● **SELECTED TEXT**:
________________________

Wednesday, November 29, 2006

Freaking Snowstorm - part 2

Its still snowing - I like it. Although my Asthma seems to be getting worse...

Oh well!

Really have nothing to write about today....so here is my random rant

I hate talking to anyone in the morning. Period.

Until I have my cha (tea) - I don't want to look at anyone, don't want to acknowledge anyone and especially don't want to talk to anyone. Everyone knows this about me. Everyone.

Somehow or the other, my in-laws will always try to talk to me in the morning. Regardless of what is happening around me - what the topic is - unless you are going DIE, DO NOT TALK - SILENCE IS FUCKING GOLDEN! (yes, I love Ari Gold) Anyhoo.

I don't think the in-laws talking is deliberate - they love the morning. I clearly don't. If it were upto me I would start all work at 12 noon. But my in-laws love the morning and everything associated with it, including bright freaking halogen lights (topic for some other post). Anyways, so this morning the conversation went like this....

MIL: Do you want some juice

Me: (irritated and sleepy) No.

MIL: Do you want to make some coffee for J (In her head, I don't do enough things for J - I, however, draw the line at coffee)

Me: (Infuriated) No

MIL: Do you think it snowed at night?

Me: (in my head, how the hell should I know, I didn't sit outside all night to see if it snowed...)
(My reply) Silence.

MIL: Bye

Me: ummm.

________________________

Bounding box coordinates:

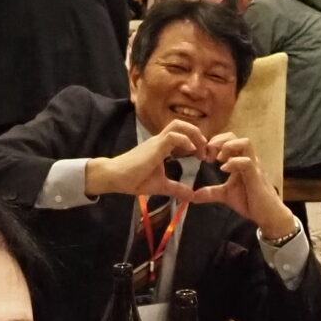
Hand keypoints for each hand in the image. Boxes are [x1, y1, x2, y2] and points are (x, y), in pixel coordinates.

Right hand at [83, 117, 206, 201]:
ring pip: (179, 125)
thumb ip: (176, 189)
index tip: (203, 157)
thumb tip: (191, 196)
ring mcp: (157, 141)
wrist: (115, 177)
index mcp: (162, 146)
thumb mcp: (160, 185)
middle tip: (205, 151)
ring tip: (200, 149)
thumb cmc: (134, 179)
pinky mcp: (154, 147)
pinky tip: (191, 152)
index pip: (182, 133)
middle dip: (198, 134)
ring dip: (194, 135)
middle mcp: (160, 140)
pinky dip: (185, 141)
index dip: (196, 141)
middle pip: (182, 124)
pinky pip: (173, 136)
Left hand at [187, 138, 299, 239]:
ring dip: (228, 147)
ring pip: (245, 143)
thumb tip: (193, 196)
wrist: (267, 215)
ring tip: (218, 159)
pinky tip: (223, 170)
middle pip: (234, 136)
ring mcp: (253, 166)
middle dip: (218, 141)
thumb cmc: (250, 201)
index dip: (213, 143)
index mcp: (239, 160)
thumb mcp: (225, 195)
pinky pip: (247, 162)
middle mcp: (247, 159)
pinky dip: (234, 163)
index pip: (227, 139)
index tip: (204, 156)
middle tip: (208, 155)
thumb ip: (211, 192)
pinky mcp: (256, 176)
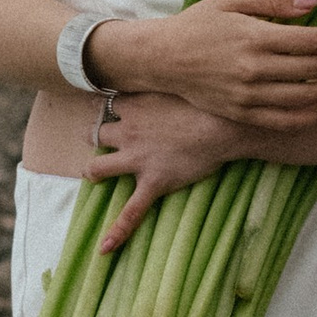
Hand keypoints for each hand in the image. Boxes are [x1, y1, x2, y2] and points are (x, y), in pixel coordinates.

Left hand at [85, 90, 256, 248]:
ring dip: (93, 169)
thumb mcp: (181, 80)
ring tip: (94, 174)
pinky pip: (131, 212)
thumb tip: (168, 66)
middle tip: (104, 136)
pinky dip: (117, 231)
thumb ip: (167, 77)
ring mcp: (137, 160)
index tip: (111, 104)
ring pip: (98, 167)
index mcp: (134, 105)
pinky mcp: (152, 183)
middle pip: (97, 132)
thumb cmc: (209, 101)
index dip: (109, 105)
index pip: (108, 103)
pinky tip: (105, 249)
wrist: (223, 125)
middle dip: (97, 134)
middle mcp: (128, 132)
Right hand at [102, 0, 316, 133]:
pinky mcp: (239, 112)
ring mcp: (247, 94)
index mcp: (255, 36)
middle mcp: (253, 68)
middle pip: (314, 70)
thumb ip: (275, 2)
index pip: (312, 40)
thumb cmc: (198, 22)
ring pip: (303, 98)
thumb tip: (315, 3)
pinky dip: (306, 117)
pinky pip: (280, 120)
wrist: (160, 58)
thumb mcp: (233, 0)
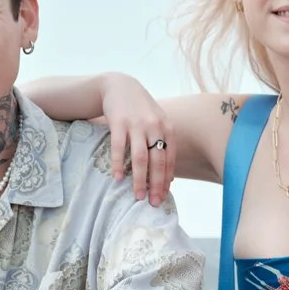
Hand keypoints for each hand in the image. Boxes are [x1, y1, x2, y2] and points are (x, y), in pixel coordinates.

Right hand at [100, 73, 174, 206]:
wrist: (120, 86)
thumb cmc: (140, 109)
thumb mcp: (157, 122)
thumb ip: (164, 145)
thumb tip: (170, 176)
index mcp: (167, 128)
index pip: (169, 159)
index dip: (166, 180)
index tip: (163, 197)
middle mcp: (155, 126)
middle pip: (157, 161)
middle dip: (156, 184)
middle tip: (153, 203)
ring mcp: (137, 124)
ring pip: (140, 158)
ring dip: (139, 179)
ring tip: (137, 196)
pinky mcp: (119, 122)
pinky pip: (119, 148)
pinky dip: (119, 165)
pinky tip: (118, 178)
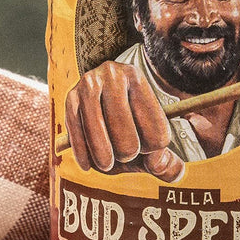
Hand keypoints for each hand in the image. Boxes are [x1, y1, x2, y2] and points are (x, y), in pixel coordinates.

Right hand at [63, 62, 183, 181]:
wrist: (106, 96)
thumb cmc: (136, 124)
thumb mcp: (154, 138)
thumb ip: (168, 163)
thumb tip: (156, 163)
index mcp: (140, 79)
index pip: (155, 127)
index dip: (154, 147)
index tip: (150, 148)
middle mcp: (113, 75)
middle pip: (124, 128)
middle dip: (128, 151)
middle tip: (128, 154)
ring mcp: (89, 85)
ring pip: (97, 130)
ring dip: (104, 156)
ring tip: (108, 164)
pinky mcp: (71, 98)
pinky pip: (76, 132)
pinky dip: (82, 153)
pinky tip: (88, 165)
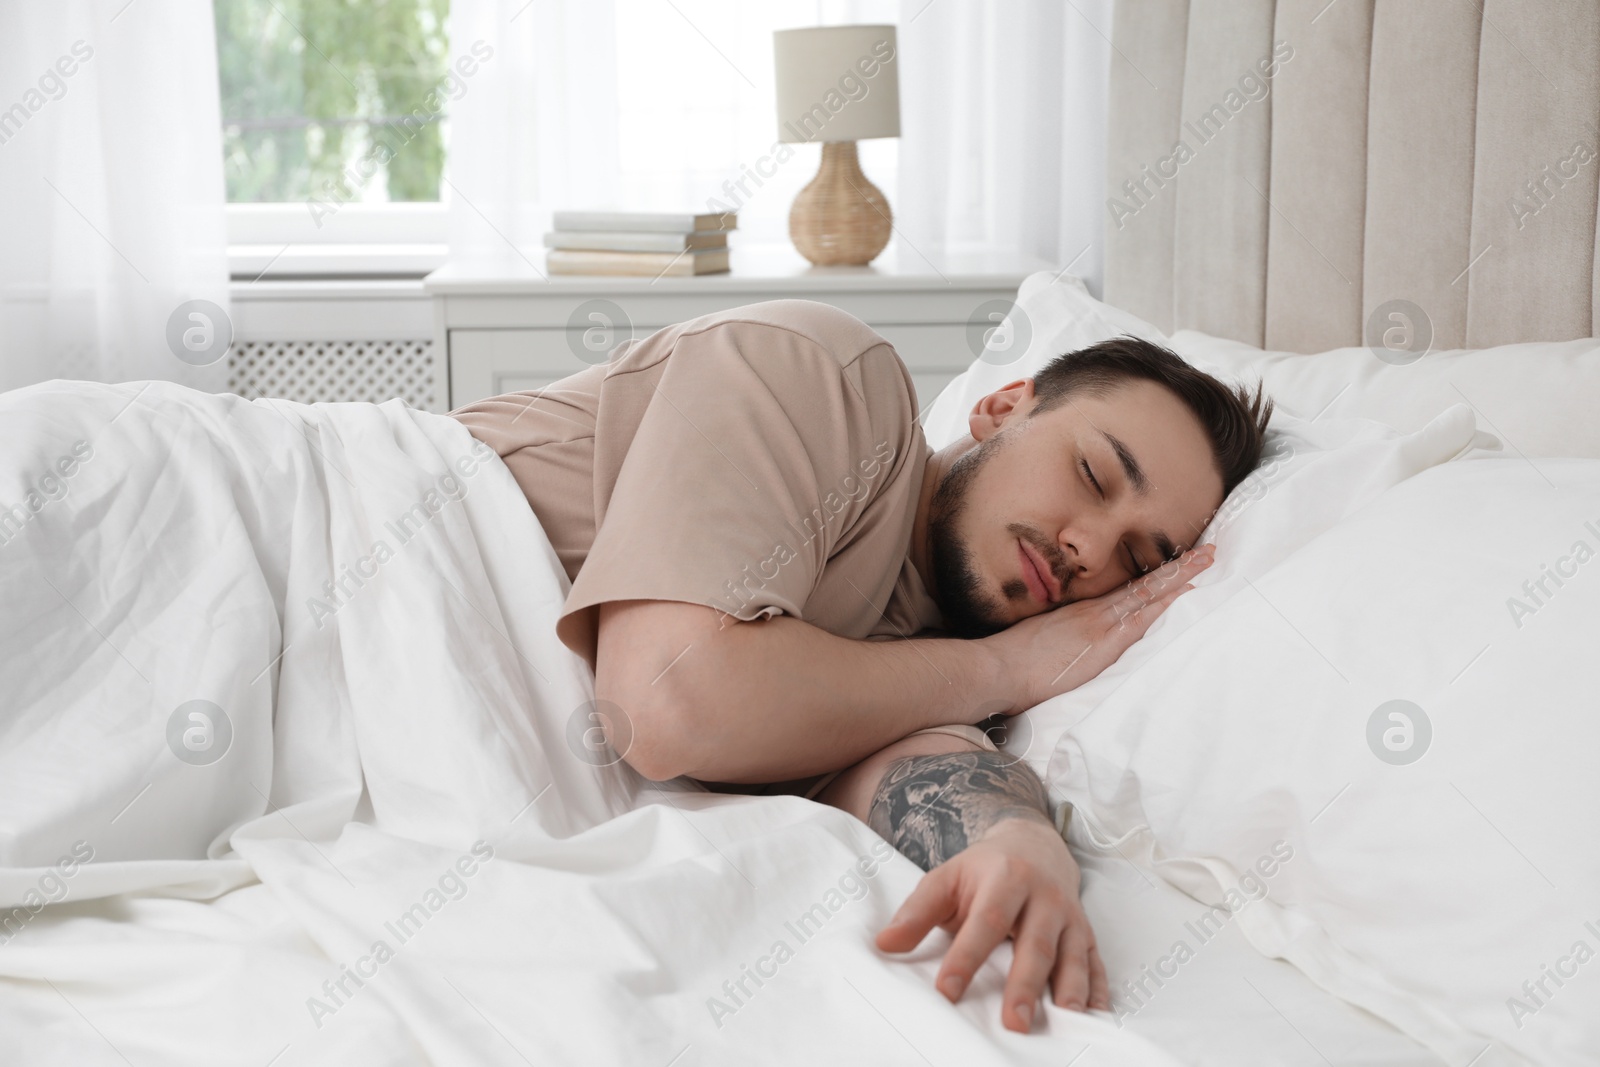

________________________

● **YOUR TASKS**:
a – Rewrite the snowstorm post starting at "Until I have" and ending at "about me. Everyone.", replacing "cha" with "chai".
b – According to the snowstorm post, why does the writer think the in-laws' morning talking is not deliberate?

● **EXERCISE SOLUTIONS**:
a –
Until I have my chai (tea) - I don't want to look at anyone, don't want to acknowledge anyone and especially don't want to talk to anyone. Everyone knows this about me. Everyone.

b – The writer believes it isn't deliberate because the in-laws love the morning and everything associated with it.